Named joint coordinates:
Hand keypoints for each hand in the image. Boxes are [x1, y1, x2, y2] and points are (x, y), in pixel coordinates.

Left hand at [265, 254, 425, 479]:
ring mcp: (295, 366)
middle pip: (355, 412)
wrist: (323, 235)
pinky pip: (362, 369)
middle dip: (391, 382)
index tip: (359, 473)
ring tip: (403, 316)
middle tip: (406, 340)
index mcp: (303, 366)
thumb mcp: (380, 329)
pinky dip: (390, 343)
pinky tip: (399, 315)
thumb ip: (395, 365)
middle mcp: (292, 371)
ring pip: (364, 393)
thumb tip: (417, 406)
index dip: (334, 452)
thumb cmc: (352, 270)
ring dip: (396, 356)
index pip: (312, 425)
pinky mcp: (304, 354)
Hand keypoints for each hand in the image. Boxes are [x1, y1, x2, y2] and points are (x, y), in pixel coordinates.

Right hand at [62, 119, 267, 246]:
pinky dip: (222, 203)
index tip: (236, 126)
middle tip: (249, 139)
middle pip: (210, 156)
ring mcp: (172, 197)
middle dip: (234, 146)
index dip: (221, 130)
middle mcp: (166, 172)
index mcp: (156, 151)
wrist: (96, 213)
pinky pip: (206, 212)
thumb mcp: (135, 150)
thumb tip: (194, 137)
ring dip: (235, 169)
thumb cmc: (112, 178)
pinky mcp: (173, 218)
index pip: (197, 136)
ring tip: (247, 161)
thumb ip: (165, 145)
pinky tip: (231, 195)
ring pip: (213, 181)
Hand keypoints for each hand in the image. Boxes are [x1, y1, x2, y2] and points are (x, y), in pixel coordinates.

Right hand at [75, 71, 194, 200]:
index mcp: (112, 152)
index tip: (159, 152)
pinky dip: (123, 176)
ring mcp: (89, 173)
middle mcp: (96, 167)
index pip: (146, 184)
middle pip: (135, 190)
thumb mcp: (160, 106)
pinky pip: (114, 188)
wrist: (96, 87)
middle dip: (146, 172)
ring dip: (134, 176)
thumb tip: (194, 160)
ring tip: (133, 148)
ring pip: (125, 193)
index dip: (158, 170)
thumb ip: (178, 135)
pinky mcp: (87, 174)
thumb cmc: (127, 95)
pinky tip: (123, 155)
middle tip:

__EXERCISE DESCRIPTION__:
Every entry is to be restated exactly, with no line dropped.

__REPLY__:
Hand keypoints for each hand in the image. Boxes are [x1, y1, x2, y2] and points are (x, y), in pixel coordinates.

Left hand at [265, 254, 425, 479]:
ring mcp: (295, 366)
middle pip: (355, 412)
wrist: (323, 235)
pinky pip: (362, 369)
middle dip: (391, 382)
index tip: (359, 473)
ring tip: (403, 316)
middle tip: (406, 340)
index mcp: (303, 366)
thumb mcp: (380, 329)
pinky dip: (390, 343)
pinky tip: (399, 315)
thumb ip: (395, 365)
middle mcp: (292, 371)
ring pip: (364, 393)
thumb tip: (417, 406)
index dip: (334, 452)
thumb cmc: (352, 270)
ring dip: (396, 356)
index pip: (312, 425)
pinky mcp: (304, 354)
Hand keypoints for each hand in the image. Boxes are [x1, y1, x2, y2] and points are (x, y), in pixel coordinates.

Right hand at [62, 119, 267, 246]:
pinky dip: (222, 203)
index tip: (236, 126)
middle tip: (249, 139)
middle pip: (210, 156)
ring mcp: (172, 197)
middle dip: (234, 146)
index dip: (221, 130)
middle mcp: (166, 172)
index mcp: (156, 151)
wrist: (96, 213)
pinky pip: (206, 212)
thumb mcp: (135, 150)
thumb tip: (194, 137)
ring dip: (235, 169)
thumb cmc: (112, 178)
pinky mcp: (173, 218)
index pip: (197, 136)
ring tip: (247, 161)
thumb ip: (165, 145)
pinky tip: (231, 195)
ring pip: (213, 181)
Hand keypoints for each hand in the image. Boxes are [x1, y1, x2, y2] and points are (x, y), in pixel coordinates.

Right hand at [75, 71, 194, 200]:
index mcp: (112, 152)
index tip: (159, 152)
pinky dip: (123, 176)
ring mcp: (89, 173)
middle mcp: (96, 167)
index pip: (146, 184)
middle pip: (135, 190)
thumb mcp: (160, 106)
pinky pip: (114, 188)
wrist: (96, 87)
middle dip: (146, 172)
ring dip: (134, 176)
thumb tip: (194, 160)
ring tip: (133, 148)
ring pip: (125, 193)
index dip: (158, 170)
thumb ip: (178, 135)
pinky mcp: (87, 174)
thumb cmc: (127, 95)
pinky tip: (123, 155)
middle tip:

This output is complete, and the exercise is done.